OK then, to start off tell us what country/area you live in, how long you have been nursing for, what areas you have worked in and the specialty you currently work in.
Hello there, my name’s Tom. I live in the wonderous Oxford, glimmering spires and all that jazz. I’m a first year nursing student, although I’m not exactly new to nursing in the way that some in their first year of their training are. My first step into nursing was working as a health care assistant (auxilliary nurse/orderly/jack of all trades/spare set of hands) in a trauma and orthopaedic unit. My placements up to this point in my training have covered acute general medicine and neurosciences. Ideally I want to work in A&E at the end of my three years. That said, if I should find something that leaves a greater impression upon me then that is where I shall go.
What made you decide to become a nurse?
That’s a question you could ask me three times a day and get three totally different answers. There’s no one specific, cast iron reason that I can pin my choice of vocation to. I have spent most of my twenty one years under the care of diabetes specialist nurses which probably has some bearing upon the matter but it isn’t the main thing. I suppose ultimately I wanted to do something which made a real and tangible impact. I am very much a people person and I adore working with people so, after trying my hand at a different degree and the subsequent dropping out I chose nursing. It may be a bit of a cliche but I suppose I enjoy making that little bit of difference to a someone.
Did you find your training prepared you for what actually goes on at the bedside? What sort of things really opened your eyes when you first began working ‘on the floor’?
Well, given that my training is on going and I am only a first year I can’t say too much about it. Given that I’ve worked on a ward before I have a good idea of what is going on in a ward environment and much of my bedside manner has already been formed, if ever evolving to suit the situation and area I find myself in. Prior to my first placement we had practical skills training sessions which covered the essentials of nursing but were really learned on the wards. You can only take on so much in the class room and the best way to learn is getting stuck right in. Your training is very much what you make it. The opportunities are there and more fool you if you choose not to take the damn things when you can.
Tell us a story: an amazing, funny, moving or memorable moment from your book of shifts.
This is from my first placement, on a very busy acute medical ward. We had a terminally ill cancer patient admitted to our ward and along with my mentor, took over his care one shift. I was obliged to put him in the well, unpleasant, hospital issue pyjamas until his family could bring the patient in some of his own. The patient was frequently incontinent and required much changing. His relatives were grateful for the way that I would keep him as comfortable as I could and kept him in his own clothing. This was much to the chagrin of my mentor for that shift who said I should have put him in a gown with incontinence pads to make my life a little bit easier. I’ll be damned if I’m going to make my life easier if what I am going to do will have an impact upon how someone spends their last few days. It later transpired that the patient sadly passed away a few days after admission. His family sent a card thanking the ward for our care. On the side they had left a little note “Tom, keep it up, you were fantastic.” That really touched me and it still does as I have a photocopy of that card for my portfolio. It is so very rewarding that I had a positive effect upon that patient and their relatives.
Not just a nurse: what about when you are not at work? What do you get up to in the rest of your life?
So not just a nurse… Yes, I have to admit that what I have chosen to become does spill into most aspects of my life. That said, I am not just a nurse, albeit a student nurse. When I’m not working up a sweat in my hideous polycotton white tunic I do many things. I am very much an armchair sportsman. I love watching rugby (union – nothing else will suffice) and sampling the many fine beers that the brewers of Oxfordshire have to offer up to my palate. I am a voracious reader and will read anything. I also have something of a love of listening to music. I can often be found on another planet whilst listening to Pink Floyd and others such as Iron Maiden.

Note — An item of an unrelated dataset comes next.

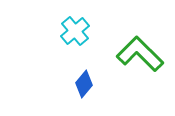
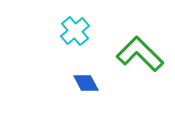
blue diamond: moved 2 px right, 1 px up; rotated 68 degrees counterclockwise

Piss and Vinegar: name 3 things that really get under your skin, push your buttons, or generally irritate you at work or outside of work.
Things that irritate me… I could spend all day on this. Number one is poor communication from doctors. If you can snag me and tell me what you’ve just seen my patient about and what, if any, changes are to be made to their care I’d really love to know about it. If you can’t find me then leave a message with one of my colleagues. I am not issued with a crystal ball as well as a uniform. Number two is incompetence/ignorance, need I say more? We’ve all seen or will see our fair share of this. Number three is the severe case of arse glued to chair syndrome that many senior nurses develop when they have been promoted to the oxygen scarce heights of being a sister or charge nurse. Yes you may be given that responsibility because you are a good nurse. However, if you don’t separate your arse from your chair, prove that you are a good and capable nurse whilst leading by example then you lose my respect.
You’re meant to the gold standard for which we should all aim. Leadership is a case of “do as I do, not as I say”. Earning that position was not a sprint, you have to carry on putting in the effort and detatch yourself from the desk.
The nurses desk: What is the one thing you would like to say to the rest of the nurses or general public out there.
I apologise for the photo, it’s one of the more recent ones of myself that are fit for public consumption. It’s from when we were issued with our uniforms and all rushed home to try the bloody things on. I promise you they don’t look quite as good a few months on!